Oct/Nov 2024  •   Poetry

Two Poems

by Marybeth Rua-Larsen

Public domain art


Son as Naked Mole Rat

Remember Kim Possible, that third-wave
feminist cartoon, where the mention of Rufus,

Ron Stoppable's naked mole rat,
his pocket pet for the ages,

sent you into tunnels
of laughter? Maybe it was the word

naked, a gas to every eight-year-old,
or maybe it was your imagining

of how the creature came to be, electrified,
you thought, in a lightning strike,

singed hairless, tiny eyes closed, rolled
in wrinkles, the perpetual old soul,

and that's the romance
of naked mole rats— once an adult, they never age,

like you, twenty-five now, who still talks
Disney like the characters sit beside you

on the couch, members of your colony,
front incisors digging mile after mile to find home,

defending your territory
with an unexpected ferocity,

I didn't know until your remaking:
your determination to transition, ignore

the subterranean chatter, flash your teeth
at evil doers, make yourself

impervious to pain. Heterocephalus glaber,
sand puppy, son – snakes underestimate you

at their own peril.

 

The Fish Tank

Back in the seventies, my dad, a diligent nine-to-fiver, had few hobbies
but started an aquarium: black mollies, kissing gourami,
swordfish, guppies. He liked the live bearers, put a footstool

in front of the tank and watched them for hours.

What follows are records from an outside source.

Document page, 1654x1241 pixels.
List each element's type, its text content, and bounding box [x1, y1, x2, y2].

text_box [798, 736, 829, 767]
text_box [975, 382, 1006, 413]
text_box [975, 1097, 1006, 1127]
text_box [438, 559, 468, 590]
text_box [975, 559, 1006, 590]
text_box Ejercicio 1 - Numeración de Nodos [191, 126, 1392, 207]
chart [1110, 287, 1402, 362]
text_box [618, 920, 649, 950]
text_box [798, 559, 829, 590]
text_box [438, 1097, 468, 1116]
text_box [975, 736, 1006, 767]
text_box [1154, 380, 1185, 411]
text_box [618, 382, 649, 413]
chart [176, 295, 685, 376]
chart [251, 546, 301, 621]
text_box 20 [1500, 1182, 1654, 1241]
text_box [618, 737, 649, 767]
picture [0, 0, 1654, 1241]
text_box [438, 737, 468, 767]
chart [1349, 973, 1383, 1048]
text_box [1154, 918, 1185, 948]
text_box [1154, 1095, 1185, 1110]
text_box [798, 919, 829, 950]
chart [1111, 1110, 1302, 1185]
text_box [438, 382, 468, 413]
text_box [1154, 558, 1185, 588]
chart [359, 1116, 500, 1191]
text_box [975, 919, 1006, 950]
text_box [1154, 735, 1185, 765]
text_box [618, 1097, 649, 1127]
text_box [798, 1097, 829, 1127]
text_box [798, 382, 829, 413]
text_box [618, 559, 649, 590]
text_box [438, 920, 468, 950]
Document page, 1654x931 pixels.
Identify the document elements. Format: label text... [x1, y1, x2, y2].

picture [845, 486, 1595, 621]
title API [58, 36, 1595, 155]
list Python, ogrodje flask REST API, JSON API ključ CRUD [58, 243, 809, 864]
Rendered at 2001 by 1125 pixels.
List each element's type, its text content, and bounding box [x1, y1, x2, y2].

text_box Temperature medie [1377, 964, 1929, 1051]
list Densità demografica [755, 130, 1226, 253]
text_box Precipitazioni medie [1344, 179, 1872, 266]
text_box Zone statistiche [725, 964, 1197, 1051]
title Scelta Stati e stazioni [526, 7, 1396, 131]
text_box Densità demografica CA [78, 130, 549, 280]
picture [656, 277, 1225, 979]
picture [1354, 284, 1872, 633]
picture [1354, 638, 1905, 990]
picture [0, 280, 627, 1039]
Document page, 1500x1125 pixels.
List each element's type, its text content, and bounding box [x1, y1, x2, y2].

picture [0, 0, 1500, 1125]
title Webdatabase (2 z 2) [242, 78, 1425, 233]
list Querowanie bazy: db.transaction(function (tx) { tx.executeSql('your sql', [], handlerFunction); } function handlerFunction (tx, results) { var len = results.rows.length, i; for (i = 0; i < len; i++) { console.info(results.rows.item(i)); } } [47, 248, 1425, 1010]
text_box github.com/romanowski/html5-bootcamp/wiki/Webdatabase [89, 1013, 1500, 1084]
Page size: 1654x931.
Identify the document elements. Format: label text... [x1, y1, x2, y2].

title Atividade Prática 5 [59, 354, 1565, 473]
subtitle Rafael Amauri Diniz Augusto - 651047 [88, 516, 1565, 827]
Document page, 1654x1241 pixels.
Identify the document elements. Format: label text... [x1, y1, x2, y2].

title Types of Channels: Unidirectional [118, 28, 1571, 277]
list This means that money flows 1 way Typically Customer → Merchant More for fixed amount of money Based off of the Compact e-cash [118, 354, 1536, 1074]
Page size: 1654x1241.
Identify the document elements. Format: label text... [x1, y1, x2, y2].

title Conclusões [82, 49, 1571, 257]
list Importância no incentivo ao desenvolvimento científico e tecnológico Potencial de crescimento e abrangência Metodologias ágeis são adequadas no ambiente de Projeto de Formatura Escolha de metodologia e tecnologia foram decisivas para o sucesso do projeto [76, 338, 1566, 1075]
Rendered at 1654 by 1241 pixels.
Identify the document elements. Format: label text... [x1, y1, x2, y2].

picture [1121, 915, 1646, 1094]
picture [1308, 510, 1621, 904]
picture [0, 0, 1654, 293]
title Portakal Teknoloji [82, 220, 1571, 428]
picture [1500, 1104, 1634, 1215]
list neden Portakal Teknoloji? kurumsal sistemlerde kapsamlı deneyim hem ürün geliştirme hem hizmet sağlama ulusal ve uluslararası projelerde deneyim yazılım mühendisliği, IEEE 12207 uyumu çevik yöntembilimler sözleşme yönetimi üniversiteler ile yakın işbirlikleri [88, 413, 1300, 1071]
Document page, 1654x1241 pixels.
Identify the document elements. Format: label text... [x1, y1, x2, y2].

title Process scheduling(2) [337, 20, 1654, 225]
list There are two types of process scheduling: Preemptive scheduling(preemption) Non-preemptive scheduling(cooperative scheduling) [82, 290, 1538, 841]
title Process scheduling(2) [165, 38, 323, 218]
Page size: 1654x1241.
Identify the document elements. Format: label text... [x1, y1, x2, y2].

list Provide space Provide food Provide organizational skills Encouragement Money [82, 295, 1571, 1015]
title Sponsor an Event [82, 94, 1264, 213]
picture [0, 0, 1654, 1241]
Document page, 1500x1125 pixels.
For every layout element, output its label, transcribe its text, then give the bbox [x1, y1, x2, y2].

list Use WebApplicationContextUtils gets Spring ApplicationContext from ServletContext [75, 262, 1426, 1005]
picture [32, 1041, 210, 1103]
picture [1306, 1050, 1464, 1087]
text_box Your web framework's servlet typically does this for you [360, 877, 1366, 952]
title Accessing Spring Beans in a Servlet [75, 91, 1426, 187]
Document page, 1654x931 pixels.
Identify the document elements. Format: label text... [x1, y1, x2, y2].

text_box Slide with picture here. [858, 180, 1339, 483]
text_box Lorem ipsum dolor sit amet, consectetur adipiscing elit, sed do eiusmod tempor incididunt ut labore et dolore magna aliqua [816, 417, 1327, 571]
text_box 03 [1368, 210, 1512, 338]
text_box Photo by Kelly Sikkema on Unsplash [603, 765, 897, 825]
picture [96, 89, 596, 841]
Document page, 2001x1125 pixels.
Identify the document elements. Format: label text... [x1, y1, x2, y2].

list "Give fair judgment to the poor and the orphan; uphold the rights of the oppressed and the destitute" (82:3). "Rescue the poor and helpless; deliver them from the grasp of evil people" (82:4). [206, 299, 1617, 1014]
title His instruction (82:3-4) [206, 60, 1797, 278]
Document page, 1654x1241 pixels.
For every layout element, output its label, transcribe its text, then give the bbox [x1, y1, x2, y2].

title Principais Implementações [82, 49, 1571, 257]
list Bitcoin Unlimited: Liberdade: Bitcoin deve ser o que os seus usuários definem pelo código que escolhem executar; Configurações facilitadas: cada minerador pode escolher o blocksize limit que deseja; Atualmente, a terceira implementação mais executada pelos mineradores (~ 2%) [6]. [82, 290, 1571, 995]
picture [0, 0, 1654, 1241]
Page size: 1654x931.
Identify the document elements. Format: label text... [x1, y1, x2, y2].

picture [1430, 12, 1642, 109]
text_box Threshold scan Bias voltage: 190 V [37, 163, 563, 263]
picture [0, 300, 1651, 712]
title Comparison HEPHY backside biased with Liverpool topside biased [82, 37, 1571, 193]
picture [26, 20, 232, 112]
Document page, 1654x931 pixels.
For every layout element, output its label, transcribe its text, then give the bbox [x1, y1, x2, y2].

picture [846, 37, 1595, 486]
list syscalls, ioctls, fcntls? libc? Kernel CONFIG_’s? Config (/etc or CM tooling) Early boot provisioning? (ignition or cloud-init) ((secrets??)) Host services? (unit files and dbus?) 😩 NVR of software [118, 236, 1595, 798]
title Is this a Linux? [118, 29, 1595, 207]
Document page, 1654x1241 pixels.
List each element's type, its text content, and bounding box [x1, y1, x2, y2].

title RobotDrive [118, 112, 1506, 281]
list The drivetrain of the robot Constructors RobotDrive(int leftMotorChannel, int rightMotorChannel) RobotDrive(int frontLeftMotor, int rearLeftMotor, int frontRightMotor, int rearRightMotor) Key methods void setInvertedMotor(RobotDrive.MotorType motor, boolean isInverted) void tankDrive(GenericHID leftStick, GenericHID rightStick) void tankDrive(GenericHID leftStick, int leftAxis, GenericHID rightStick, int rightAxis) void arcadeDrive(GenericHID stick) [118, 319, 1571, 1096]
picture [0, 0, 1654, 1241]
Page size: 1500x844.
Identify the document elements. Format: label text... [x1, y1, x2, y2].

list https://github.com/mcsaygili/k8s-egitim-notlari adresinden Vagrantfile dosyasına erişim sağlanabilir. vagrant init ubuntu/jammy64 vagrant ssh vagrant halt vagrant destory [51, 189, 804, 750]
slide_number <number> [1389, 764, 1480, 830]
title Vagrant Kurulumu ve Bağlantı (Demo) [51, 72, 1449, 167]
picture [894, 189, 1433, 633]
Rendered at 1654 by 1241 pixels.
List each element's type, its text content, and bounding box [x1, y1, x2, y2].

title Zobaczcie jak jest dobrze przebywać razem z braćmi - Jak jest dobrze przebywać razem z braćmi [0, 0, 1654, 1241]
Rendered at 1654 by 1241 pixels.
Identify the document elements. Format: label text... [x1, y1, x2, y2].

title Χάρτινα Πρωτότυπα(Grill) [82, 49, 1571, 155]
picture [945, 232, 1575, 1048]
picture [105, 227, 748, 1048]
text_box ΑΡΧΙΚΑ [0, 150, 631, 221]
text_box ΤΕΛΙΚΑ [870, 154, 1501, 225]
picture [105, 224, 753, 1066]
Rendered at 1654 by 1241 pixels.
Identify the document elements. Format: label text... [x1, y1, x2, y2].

He could spot a pregnancy
before her belly bulged, knew when the lollygagger was going to die,
predicted which of the pugnacious, now called bullies,

would have a swath torn from his fancy foxtail
for bad behavior. Sometimes the cat would lift the lid, and one of them
would be in pieces on the gold shag. And sometimes, while at work,

he called on mom to net the microscopic newborns before
they were cannibalized, yet he never lingered on the losses, researching
compatibilities and then running to the pet store for a new addition.

While we lazed nearby on the couch watching The Brady Bunch, he remained
with them, his glasses high on his nose, studying their back and forth,
hunting down a treasure chest no one else could open.